> **Text segment**:
I used the app extensively recently while trying to find an apartment, and I
didn't see anything they were doing in the app that made me think, "This has
to be a native app." I think what's being confused here are the two different
"webs" that exist in todays tech parlance: the first is the one that you use a
web browser to access and the second is the technology stack that allows you
to deliver a device independent experience using a bunch of tools that helped
build the first web (plus a bunch of new stuff). With the advent of things
like PhoneGap, and the native platform fragmentation that's already begun, I
suspect that we're going to see more, not less, efforts going into mobile web
applications.

One side note: The extra emphasis placed on iOS and iPad in the article is
also telling. Sure iOS may be winning in the tablet world, and doing a damn
good job in smart phone world, but Facebook has 500+ million users. Even if
you throw in Android, you're not even close the total number of Facebook users
just in the US. If I was the Zuck, I would be thinking about a mobile strategy
that wasn't caged in by specific device/platform growth too.

> **Stated exercise a**:
Print the stretch of the comment on mobile web apps that begins at the words "I used the app" and stops after "applications.".
The records are unrelated to the comment on mobile web apps.

> **Stored records**:

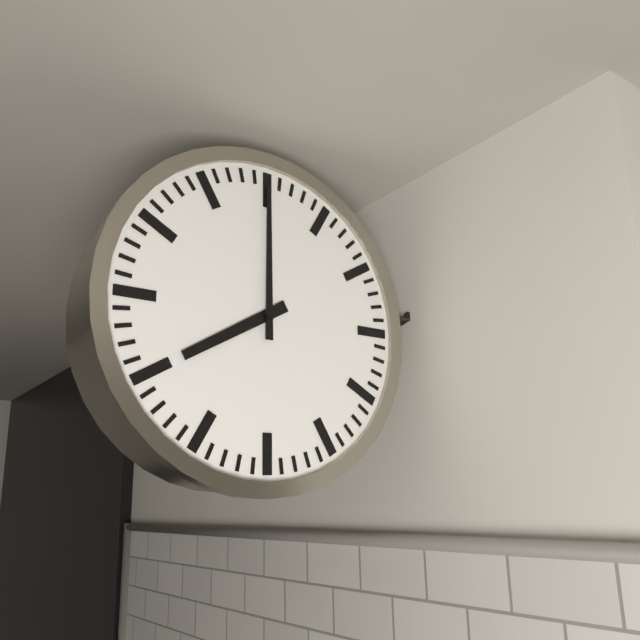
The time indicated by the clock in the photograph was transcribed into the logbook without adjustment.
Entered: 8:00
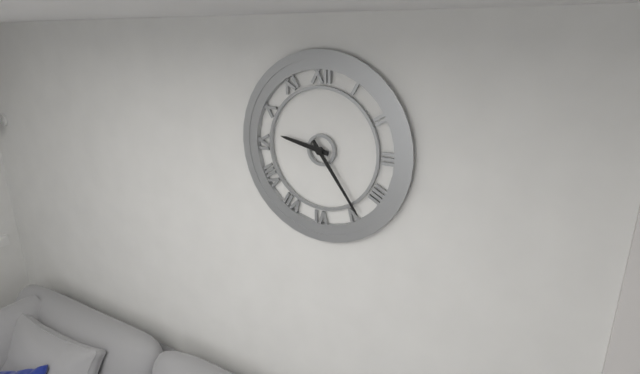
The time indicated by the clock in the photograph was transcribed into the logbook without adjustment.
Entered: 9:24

==

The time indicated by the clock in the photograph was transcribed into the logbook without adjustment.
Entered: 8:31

---

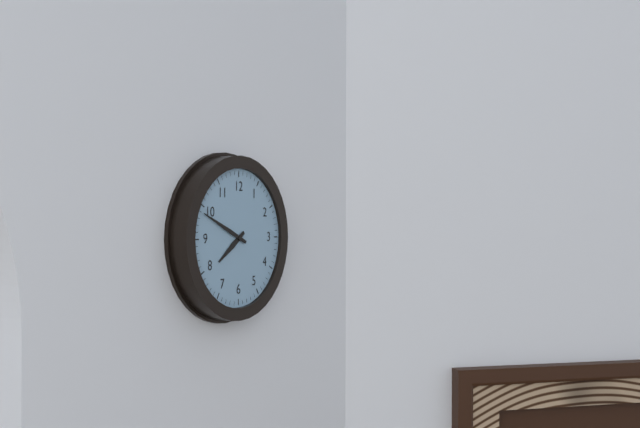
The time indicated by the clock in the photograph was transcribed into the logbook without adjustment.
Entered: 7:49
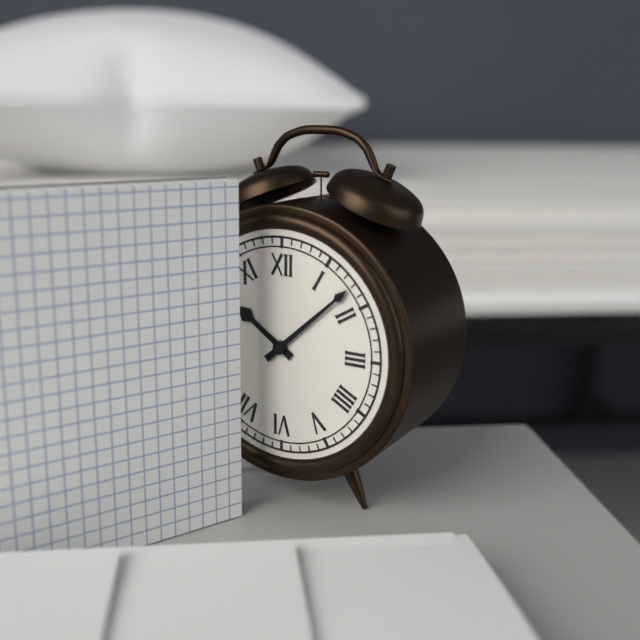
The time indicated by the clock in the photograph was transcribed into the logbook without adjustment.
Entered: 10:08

> **Stated exercise b**:
List each line in the records containing the string "Entered", treating case as significant.

> **Right answer a**:
I used the app extensively recently while trying to find an apartment, and I
didn't see anything they were doing in the app that made me think, "This has
to be a native app." I think what's being confused here are the two different
"webs" that exist in todays tech parlance: the first is the one that you use a
web browser to access and the second is the technology stack that allows you
to deliver a device independent experience using a bunch of tools that helped
build the first web (plus a bunch of new stuff). With the advent of things
like PhoneGap, and the native platform fragmentation that's already begun, I
suspect that we're going to see more, not less, efforts going into mobile web
applications.

> **Right answer b**:
Entered: 8:00
Entered: 9:24
Entered: 8:31
Entered: 7:49
Entered: 10:08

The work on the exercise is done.